Selected excerpt
Rashad Jamal Jones-Jennings (born August 31, 1984) is an American professional basketball player. He last played for Pioneros de Quintana Roo.

Early life
Jones-Jennings was born in Chattanooga, Tennessee to Valentina Jones and is one of five children, the other four are sisters. He attended Howard School of Academics and Technology. While playing for the school's basketball team, he helped guide them to three district championships, two regional championships and two appearances in the state tournament while averaging 10 points and 12 rebounds per game. He graduated in 2002 with a 3.3 GPA.

College career

Chattanooga State CC
Rather than head right off to a four-year college or university out of high school, Jones-Jennings stayed in Chattanooga and attended Chattanooga State Community College (CSCC) for two years. As a  power forward / center, he earned all-conference honors in both seasons. During his sophomore year, his final at CSCC, he averaged 16.3 points and 14.0 rebounds per game. His rebounding effort ranked second nationally. Jones-Jennings earned many accolades, including NJCAA Division I Third-Team All-American honors, the TJCAA and Eastern Division Most Valuable Player awards, as well as spots on the All-TJCAA and All-Eastern Division teams.

Arkansas–Little Rock
After a standout junior college career, Jones-Jennings was awarded an athletic scholarship to play basketball at the University of Arkansas at Little Rock. He spent his junior and senior seasons of NCAA eligibility playing for the Trojans. In his first season, he was dubbed the Sun Belt Conference Newcomer of the Year and a Third Team All-Conference selection after finishing the year ranked third nationally with 11.3 rebounds per game. This total also led the Sun Belt. On December 13, 2005 he became just the tenth NCAA Division I men's basketball player since 1973 to record 30 or more rebounds in a single game. He grabbed exactly 30 rebounds against in-state rival Arkansas–Pine Bluff. He was the first Division I player in six years and just the second since 1994 to accomplish the feat. Jones-Jennings had a great all-around impact in his first season at UALR as he led the team in rebounding, minutes played, minutes per game, blocked shots, total points, field goals made, free throws made and free throw attempts.

Entering his final college season in 2006–07, he was only one of eight returning players nationally to have averaged a double-double the year before. He also returned as the nation's top rebounder. Although the Trojans did not qualify for a postseason tournament in either of his two seasons, Jones-Jennings did garner much personal success, especially in his senior season. For the year, he recorded 18 double-doubles, 24 double-digit rebounding efforts and had three games with 20 or more rebounds, including a 25-point, 20-rebound performance against Texas State. He led Division I in rebounding on the year while averaging 13.1 per game in 30 games played. He was also a First Team All-Conference selection as he would go on to finish his Division I career with 731 points and 475 rebounds in 59 career games.

Task 1
From the basketball biography above, copy word for word the passage that opens with "Rashad Jamal Jones-Jennings" and closes with "with a 3.3 GPA.".

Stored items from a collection

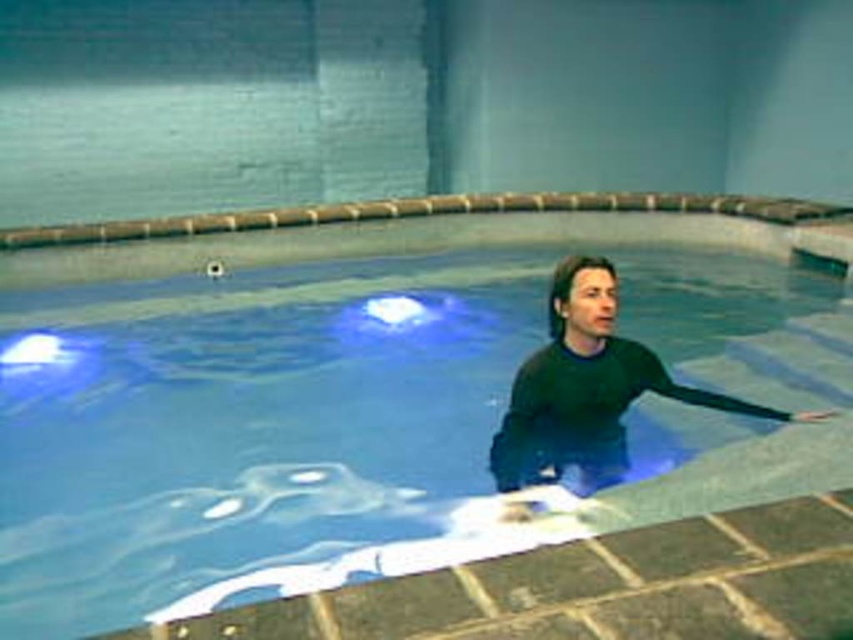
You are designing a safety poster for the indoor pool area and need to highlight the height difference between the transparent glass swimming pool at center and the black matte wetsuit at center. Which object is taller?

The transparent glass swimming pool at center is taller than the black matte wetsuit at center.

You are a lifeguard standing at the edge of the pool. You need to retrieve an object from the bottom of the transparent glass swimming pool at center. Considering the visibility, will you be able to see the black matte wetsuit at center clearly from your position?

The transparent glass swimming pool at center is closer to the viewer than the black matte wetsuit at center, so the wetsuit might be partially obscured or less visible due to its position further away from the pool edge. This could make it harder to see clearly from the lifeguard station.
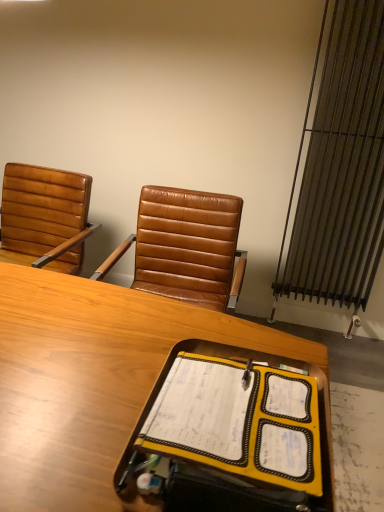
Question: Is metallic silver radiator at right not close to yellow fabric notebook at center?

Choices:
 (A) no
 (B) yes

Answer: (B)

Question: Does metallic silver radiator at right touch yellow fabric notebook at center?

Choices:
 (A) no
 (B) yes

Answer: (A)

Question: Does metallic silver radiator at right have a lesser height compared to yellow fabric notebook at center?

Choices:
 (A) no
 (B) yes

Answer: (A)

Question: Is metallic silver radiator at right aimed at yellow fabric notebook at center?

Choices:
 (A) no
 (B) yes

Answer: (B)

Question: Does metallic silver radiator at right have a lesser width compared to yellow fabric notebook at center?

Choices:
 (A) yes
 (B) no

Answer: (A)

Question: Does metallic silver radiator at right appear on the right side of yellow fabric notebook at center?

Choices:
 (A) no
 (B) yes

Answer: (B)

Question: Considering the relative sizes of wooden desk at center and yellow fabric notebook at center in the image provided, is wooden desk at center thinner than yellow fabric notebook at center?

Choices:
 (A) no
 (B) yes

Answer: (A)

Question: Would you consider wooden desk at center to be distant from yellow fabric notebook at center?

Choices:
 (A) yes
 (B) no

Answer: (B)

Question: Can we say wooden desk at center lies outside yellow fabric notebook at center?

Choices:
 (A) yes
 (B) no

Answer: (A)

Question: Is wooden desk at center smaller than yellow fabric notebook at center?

...

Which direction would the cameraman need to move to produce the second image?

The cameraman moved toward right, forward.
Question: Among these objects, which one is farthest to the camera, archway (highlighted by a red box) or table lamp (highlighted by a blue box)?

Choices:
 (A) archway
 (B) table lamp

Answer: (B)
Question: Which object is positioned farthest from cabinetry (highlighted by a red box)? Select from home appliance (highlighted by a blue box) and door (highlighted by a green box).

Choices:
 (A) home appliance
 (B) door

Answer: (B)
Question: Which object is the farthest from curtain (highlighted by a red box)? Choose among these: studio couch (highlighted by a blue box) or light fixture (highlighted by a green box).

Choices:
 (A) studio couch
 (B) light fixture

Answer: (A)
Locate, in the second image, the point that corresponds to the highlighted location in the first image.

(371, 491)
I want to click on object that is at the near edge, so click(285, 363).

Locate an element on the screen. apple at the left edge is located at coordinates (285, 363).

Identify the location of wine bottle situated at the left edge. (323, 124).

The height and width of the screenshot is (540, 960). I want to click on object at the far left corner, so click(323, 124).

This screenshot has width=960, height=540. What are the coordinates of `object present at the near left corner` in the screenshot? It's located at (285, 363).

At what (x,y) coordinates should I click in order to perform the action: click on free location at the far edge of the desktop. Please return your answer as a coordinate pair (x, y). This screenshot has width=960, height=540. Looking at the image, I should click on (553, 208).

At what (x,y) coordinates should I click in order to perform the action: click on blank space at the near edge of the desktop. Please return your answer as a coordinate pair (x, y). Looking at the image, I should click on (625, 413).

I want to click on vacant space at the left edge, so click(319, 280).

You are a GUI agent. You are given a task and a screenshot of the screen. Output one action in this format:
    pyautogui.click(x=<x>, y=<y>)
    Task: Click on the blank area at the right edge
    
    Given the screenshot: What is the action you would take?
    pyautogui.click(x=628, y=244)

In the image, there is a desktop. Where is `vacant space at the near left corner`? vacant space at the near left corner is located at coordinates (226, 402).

Task 2
Identify each line of the records above that contains the string "location", and copy those lines out.

Task output 1
Rashad Jamal Jones-Jennings (born August 31, 1984) is an American professional basketball player. He last played for Pioneros de Quintana Roo.

Early life
Jones-Jennings was born in Chattanooga, Tennessee to Valentina Jones and is one of five children, the other four are sisters. He attended Howard School of Academics and Technology. While playing for the school's basketball team, he helped guide them to three district championships, two regional championships and two appearances in the state tournament while averaging 10 points and 12 rebounds per game. He graduated in 2002 with a 3.3 GPA.

Task output 2
Locate, in the second image, the point that corresponds to the highlighted location in the first image.
Identify the location of wine bottle situated at the left edge. (323, 124).
At what (x,y) coordinates should I click in order to perform the action: click on free location at the far edge of the desktop. Please return your answer as a coordinate pair (x, y). This screenshot has width=960, height=540. Looking at the image, I should click on (553, 208).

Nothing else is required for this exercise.